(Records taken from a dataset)
-- Opening Marker --

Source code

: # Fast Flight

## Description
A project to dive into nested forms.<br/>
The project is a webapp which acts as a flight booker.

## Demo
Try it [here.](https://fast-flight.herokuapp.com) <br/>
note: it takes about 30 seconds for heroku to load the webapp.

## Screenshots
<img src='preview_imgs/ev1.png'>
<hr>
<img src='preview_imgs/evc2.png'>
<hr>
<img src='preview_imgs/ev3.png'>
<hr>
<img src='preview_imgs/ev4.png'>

-- Closing Marker --

WHAT TO WORK ON → Convert the part of the listing that opens with the line containing "## Screenshots" and runs through the end of the listing into a Markdown table with the columns Row and Line Text. Number each line in order and leave out any blank lines.

WRITTEN REPLY →
| Row | Line Text |
|---|---|
| 1 | ## Screenshots |
| 2 | <img src='preview_imgs/ev1.png'> |
| 3 | <hr> |
| 4 | <img src='preview_imgs/evc2.png'> |
| 5 | <hr> |
| 6 | <img src='preview_imgs/ev3.png'> |
| 7 | <hr> |
| 8 | <img src='preview_imgs/ev4.png'> |